When Hirayama’s teenage niece unexpectedly comes to stay with him—we haven’t even suspected to that point that this taciturn man even has a family—he’s unsettled by the disturbance to his routine, and he bolts like a scared rabbit when she starts undressing for bed. But she marvels at the strange plastic rectangles he slips into his tape deck, even if he’s so out of touch that when she asks him if she can find the music on Spotify, he thinks it’s a store. A younger co-worker hips him to the fact that the cassettes are worth money, some upwards of $100 apiece. The movie never explains what might have triggered this vogue—Wenders himself says he’s mystified by it, although he enjoys watching his grandchildren get into listening to music offline—but there’s a hint in the tactile satisfaction of Hirayama’s daily routine.
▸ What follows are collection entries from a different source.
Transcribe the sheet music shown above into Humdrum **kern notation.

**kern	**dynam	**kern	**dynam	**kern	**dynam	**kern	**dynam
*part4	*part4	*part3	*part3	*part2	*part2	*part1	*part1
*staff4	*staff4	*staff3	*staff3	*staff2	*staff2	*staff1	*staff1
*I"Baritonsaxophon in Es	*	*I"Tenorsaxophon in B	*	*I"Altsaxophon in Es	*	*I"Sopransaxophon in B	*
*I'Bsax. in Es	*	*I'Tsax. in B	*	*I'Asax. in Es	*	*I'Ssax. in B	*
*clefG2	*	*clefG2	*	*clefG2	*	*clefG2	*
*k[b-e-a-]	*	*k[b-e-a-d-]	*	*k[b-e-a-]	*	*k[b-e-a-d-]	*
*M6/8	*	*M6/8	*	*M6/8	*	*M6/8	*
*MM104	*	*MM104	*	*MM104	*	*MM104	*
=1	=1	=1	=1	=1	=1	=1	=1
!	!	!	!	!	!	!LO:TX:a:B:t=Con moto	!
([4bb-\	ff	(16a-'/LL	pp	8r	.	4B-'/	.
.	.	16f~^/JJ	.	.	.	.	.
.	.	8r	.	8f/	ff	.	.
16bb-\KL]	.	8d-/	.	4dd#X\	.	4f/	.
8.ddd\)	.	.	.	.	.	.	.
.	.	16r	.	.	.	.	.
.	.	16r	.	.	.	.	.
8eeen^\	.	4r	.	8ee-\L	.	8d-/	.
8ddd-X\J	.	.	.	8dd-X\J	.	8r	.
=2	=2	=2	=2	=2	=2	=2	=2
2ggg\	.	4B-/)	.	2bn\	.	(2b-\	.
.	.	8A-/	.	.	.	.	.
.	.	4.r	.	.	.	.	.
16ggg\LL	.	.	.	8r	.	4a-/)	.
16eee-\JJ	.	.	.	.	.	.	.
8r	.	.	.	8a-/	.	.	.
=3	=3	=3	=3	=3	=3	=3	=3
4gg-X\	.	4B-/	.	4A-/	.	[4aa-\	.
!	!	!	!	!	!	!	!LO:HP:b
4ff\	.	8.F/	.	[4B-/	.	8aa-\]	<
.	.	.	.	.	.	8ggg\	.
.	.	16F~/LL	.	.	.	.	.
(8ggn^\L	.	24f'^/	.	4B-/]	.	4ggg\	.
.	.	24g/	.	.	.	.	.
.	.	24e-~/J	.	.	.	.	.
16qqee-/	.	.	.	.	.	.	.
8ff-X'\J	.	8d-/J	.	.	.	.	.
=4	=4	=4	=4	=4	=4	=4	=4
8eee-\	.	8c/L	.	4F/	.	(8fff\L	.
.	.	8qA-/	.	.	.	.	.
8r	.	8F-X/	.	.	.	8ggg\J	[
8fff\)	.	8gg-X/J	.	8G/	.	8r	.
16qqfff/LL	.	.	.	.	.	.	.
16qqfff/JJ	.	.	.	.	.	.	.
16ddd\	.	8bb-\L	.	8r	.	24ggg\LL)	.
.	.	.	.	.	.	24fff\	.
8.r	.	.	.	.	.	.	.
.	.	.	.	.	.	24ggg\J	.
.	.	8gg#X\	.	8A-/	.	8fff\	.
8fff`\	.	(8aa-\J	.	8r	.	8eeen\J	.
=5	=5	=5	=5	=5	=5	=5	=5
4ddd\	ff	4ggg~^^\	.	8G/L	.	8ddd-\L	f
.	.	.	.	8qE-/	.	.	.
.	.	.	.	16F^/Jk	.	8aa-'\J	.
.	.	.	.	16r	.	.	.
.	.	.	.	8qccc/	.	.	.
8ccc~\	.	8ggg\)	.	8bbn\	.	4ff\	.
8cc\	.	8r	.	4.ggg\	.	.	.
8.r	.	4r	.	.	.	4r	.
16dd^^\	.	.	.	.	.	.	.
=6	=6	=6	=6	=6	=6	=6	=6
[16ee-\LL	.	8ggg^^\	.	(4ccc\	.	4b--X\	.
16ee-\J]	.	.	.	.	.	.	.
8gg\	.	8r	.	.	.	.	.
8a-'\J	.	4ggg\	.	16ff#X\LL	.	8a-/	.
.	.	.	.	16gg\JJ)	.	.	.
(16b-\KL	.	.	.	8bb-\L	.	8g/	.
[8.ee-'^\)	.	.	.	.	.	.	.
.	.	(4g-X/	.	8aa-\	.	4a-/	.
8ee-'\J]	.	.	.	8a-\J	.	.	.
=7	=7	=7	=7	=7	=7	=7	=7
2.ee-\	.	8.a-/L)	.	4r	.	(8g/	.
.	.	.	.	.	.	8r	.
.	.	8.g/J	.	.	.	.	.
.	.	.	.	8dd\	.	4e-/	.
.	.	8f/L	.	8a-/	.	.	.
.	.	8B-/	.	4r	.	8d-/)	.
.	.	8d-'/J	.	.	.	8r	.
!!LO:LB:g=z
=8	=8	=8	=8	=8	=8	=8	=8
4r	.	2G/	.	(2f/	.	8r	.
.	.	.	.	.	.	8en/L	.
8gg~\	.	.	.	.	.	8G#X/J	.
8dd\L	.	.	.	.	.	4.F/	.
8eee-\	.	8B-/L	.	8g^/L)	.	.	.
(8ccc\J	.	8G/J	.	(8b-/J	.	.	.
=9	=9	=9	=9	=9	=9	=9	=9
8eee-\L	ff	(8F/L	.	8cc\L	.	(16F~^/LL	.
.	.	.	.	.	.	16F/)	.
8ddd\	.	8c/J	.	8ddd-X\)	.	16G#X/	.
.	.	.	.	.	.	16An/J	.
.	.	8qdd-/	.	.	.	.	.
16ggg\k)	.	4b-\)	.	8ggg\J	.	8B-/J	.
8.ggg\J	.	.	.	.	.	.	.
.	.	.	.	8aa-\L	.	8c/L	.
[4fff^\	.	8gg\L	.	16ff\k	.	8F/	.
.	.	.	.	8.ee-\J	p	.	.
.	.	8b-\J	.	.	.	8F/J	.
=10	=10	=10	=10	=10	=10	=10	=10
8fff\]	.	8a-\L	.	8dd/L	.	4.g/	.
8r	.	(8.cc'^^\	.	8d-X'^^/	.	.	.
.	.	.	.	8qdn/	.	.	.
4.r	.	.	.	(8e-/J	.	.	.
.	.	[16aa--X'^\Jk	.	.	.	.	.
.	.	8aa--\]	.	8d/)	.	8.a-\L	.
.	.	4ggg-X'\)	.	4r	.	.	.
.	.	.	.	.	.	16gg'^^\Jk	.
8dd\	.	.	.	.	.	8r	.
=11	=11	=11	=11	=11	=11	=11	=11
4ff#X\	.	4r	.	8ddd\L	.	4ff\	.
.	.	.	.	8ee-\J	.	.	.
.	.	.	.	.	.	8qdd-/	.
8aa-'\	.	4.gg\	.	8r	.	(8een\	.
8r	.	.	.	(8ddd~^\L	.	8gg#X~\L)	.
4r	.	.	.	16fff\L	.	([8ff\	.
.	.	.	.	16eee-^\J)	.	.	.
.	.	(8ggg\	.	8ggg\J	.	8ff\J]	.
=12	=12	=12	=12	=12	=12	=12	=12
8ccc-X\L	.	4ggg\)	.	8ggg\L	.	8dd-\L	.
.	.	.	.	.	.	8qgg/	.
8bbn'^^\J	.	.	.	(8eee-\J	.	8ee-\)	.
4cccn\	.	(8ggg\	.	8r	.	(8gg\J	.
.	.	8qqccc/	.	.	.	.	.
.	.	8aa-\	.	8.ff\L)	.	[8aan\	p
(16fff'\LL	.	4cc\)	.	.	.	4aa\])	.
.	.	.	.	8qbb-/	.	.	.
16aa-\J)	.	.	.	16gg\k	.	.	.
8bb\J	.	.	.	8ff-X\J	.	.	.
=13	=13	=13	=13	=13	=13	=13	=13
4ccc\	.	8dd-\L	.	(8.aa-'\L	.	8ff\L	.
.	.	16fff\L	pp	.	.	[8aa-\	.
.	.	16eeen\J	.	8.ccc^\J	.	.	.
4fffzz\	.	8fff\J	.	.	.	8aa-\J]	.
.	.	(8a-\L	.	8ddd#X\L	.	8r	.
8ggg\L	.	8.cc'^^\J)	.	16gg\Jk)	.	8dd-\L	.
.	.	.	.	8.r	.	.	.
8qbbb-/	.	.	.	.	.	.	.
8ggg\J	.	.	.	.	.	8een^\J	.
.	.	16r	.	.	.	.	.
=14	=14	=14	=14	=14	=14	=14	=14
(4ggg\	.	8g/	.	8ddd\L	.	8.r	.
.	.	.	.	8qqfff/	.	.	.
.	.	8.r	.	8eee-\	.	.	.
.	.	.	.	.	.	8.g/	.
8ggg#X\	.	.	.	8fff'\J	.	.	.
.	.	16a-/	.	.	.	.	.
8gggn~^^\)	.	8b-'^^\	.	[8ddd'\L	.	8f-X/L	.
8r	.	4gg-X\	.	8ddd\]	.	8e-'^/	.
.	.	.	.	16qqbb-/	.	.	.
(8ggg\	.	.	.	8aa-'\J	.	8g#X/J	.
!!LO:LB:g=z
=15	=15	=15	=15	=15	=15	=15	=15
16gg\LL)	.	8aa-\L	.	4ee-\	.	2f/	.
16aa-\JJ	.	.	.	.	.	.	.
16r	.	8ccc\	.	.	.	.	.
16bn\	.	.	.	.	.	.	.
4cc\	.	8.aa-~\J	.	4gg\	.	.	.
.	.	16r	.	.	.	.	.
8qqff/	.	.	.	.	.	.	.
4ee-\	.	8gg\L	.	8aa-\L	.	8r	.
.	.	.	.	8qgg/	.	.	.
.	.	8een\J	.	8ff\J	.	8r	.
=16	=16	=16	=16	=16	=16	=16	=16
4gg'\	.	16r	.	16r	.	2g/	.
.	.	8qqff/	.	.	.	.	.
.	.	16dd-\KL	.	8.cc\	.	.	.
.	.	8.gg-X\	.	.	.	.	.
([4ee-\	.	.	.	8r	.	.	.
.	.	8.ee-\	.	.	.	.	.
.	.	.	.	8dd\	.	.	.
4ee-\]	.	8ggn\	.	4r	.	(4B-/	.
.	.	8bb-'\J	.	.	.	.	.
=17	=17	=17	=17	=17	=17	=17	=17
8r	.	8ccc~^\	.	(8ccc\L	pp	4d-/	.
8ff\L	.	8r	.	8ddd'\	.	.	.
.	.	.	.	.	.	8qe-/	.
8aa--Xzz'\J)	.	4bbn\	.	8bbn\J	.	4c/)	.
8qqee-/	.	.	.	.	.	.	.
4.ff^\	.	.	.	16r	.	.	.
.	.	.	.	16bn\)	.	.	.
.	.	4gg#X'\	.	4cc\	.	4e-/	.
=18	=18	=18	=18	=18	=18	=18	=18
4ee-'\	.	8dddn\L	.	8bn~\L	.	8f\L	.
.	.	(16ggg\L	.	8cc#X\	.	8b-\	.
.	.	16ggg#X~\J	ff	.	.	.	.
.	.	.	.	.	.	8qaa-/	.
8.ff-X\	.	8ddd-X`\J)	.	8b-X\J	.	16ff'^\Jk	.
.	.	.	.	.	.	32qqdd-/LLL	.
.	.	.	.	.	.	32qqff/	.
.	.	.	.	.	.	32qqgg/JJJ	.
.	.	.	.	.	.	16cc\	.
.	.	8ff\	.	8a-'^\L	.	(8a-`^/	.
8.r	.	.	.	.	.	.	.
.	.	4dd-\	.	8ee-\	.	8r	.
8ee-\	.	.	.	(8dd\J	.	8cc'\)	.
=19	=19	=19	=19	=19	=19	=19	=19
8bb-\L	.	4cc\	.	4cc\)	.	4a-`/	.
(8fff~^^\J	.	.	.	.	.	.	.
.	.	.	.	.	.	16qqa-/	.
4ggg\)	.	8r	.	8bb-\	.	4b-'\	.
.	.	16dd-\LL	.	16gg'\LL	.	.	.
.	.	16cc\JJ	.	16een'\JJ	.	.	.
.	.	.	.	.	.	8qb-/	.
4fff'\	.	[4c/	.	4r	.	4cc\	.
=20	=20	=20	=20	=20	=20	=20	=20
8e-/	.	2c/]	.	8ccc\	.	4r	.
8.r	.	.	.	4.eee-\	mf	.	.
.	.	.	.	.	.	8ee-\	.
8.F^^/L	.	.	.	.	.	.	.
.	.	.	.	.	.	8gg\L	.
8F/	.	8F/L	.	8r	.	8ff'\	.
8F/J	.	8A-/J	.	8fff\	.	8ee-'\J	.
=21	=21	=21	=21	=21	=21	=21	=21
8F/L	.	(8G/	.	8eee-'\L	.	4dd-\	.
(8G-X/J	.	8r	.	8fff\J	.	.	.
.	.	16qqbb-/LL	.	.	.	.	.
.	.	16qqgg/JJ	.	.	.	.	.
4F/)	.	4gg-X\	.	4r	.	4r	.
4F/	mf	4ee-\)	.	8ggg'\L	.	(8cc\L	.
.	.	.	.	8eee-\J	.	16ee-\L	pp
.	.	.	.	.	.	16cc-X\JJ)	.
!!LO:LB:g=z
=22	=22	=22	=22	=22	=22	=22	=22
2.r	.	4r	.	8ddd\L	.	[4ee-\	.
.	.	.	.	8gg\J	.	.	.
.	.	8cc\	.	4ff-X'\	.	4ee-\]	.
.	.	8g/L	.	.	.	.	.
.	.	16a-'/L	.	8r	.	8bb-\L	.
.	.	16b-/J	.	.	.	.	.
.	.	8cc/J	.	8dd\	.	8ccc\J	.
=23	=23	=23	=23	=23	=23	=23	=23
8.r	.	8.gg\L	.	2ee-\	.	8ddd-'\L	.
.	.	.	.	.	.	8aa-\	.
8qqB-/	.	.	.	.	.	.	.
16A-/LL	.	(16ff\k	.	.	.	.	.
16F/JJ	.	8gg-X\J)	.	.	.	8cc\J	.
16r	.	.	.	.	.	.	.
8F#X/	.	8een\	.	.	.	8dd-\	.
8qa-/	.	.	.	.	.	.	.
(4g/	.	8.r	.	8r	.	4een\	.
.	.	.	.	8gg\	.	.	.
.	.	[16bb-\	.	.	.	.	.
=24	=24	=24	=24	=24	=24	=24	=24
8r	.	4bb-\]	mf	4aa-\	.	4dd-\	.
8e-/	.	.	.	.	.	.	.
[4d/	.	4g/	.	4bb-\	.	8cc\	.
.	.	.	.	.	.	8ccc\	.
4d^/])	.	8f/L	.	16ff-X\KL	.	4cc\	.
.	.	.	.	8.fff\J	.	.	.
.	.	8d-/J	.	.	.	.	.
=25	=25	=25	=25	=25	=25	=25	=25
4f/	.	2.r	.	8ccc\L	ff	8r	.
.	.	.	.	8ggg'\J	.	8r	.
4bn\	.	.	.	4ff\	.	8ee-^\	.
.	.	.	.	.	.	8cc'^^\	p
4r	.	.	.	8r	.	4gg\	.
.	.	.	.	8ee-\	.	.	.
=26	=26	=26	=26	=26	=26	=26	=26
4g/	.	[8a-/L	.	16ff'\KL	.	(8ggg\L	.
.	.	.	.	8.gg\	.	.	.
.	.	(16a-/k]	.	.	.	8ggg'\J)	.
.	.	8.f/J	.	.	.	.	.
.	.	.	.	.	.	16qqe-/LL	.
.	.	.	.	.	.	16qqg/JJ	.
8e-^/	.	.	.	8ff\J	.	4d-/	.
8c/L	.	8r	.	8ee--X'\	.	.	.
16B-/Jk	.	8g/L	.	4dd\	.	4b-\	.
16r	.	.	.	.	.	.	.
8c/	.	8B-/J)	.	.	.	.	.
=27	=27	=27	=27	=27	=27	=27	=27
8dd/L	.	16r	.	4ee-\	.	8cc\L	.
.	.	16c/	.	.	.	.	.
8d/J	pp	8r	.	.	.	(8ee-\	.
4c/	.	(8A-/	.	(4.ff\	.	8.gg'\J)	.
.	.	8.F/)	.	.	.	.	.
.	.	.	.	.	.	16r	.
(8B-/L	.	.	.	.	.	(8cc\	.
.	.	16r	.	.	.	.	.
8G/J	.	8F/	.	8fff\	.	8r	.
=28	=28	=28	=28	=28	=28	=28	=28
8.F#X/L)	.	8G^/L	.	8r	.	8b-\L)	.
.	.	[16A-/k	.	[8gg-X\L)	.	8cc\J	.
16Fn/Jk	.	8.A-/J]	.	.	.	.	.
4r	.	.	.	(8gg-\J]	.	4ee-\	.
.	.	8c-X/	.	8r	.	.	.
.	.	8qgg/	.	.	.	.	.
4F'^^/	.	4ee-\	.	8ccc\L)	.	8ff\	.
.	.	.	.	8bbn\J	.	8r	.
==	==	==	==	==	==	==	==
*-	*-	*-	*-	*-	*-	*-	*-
When he takes his niece to a favorite park, they both sit and point their devices toward the sky, but they’re facing in opposite directions: She’s using her cellphone to take a selfie; he’s using a film camera to take a picture of a tree. As Herman Leonard explains in Flipside, shooting on film forces you to pick a decisive moment rather than choose among a string of them, and to live with the result no matter what your intentions were. Like Chris Wilcha’s closet, Hirayama’s is also filled with boxes, each holding snapshots from a different month, but he goes back and culls them, tearing up the photos he’s not pleased with so what he’s left with is a chosen record, not a muddle of junk.

Cassettes, the writer Rob Sheffield said in the movie Cassette: A Documentary Mixtape, are “marked the way the human body is marked, by the space and time it passes through.” You can tell one that’s been played hundreds of times from one that’s never been out of its case just by holding it in your hands. The very imperfections that led earlier generations to shun tapes makes them attractive to a new one, for whom inconvenience and decay are like rare ingredients used to spice up a familiar dish. Chris Wilcha is haunted by the possibilities he never realized, and although Perfect Days never gives us more than a hint about Hirayama’s past, the tears that flood his eyes in one extraordinary close-up suggest he’s known both the joy and the pain that life has to offer. They’re marked by their survival, the distance between then and now, and the scars and the regrets are part of what makes them who they are. The longer they run, the less perfect they become, and the more uniquely themselves.